▶ [Exercise data]
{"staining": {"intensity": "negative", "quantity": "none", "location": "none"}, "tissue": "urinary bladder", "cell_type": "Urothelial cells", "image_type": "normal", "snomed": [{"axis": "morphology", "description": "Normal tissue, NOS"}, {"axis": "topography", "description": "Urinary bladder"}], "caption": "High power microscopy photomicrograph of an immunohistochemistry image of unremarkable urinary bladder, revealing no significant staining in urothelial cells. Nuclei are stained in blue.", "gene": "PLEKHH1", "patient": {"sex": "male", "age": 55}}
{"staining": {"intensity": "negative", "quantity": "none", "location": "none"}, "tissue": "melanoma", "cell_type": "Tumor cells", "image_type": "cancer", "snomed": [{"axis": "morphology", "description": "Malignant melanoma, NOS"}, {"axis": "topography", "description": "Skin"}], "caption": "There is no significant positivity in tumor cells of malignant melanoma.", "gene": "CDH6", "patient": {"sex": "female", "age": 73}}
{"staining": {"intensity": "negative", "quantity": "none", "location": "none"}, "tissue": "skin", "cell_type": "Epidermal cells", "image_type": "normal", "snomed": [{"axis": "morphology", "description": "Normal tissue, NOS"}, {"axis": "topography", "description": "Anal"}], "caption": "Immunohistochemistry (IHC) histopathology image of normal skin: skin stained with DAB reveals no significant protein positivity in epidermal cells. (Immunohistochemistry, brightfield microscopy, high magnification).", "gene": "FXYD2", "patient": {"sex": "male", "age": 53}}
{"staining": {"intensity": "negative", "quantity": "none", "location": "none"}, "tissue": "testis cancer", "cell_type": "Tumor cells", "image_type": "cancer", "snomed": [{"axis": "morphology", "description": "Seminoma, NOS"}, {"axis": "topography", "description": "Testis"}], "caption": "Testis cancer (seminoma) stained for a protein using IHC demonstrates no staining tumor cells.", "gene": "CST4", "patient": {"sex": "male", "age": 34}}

▶ [How to complete this task]
All lines of the data above must be repeated exactly.

▶ [Task result]
{"staining": {"intensity": "negative", "quantity": "none", "location": "none"}, "tissue": "urinary bladder", "cell_type": "Urothelial cells", "image_type": "normal", "snomed": [{"axis": "morphology", "description": "Normal tissue, NOS"}, {"axis": "topography", "description": "Urinary bladder"}], "caption": "High power microscopy photomicrograph of an immunohistochemistry image of unremarkable urinary bladder, revealing no significant staining in urothelial cells. Nuclei are stained in blue.", "gene": "PLEKHH1", "patient": {"sex": "male", "age": 55}}
{"staining": {"intensity": "negative", "quantity": "none", "location": "none"}, "tissue": "melanoma", "cell_type": "Tumor cells", "image_type": "cancer", "snomed": [{"axis": "morphology", "description": "Malignant melanoma, NOS"}, {"axis": "topography", "description": "Skin"}], "caption": "There is no significant positivity in tumor cells of malignant melanoma.", "gene": "CDH6", "patient": {"sex": "female", "age": 73}}
{"staining": {"intensity": "negative", "quantity": "none", "location": "none"}, "tissue": "skin", "cell_type": "Epidermal cells", "image_type": "normal", "snomed": [{"axis": "morphology", "description": "Normal tissue, NOS"}, {"axis": "topography", "description": "Anal"}], "caption": "Immunohistochemistry (IHC) histopathology image of normal skin: skin stained with DAB reveals no significant protein positivity in epidermal cells. (Immunohistochemistry, brightfield microscopy, high magnification).", "gene": "FXYD2", "patient": {"sex": "male", "age": 53}}
{"staining": {"intensity": "negative", "quantity": "none", "location": "none"}, "tissue": "testis cancer", "cell_type": "Tumor cells", "image_type": "cancer", "snomed": [{"axis": "morphology", "description": "Seminoma, NOS"}, {"axis": "topography", "description": "Testis"}], "caption": "Testis cancer (seminoma) stained for a protein using IHC demonstrates no staining tumor cells.", "gene": "CST4", "patient": {"sex": "male", "age": 34}}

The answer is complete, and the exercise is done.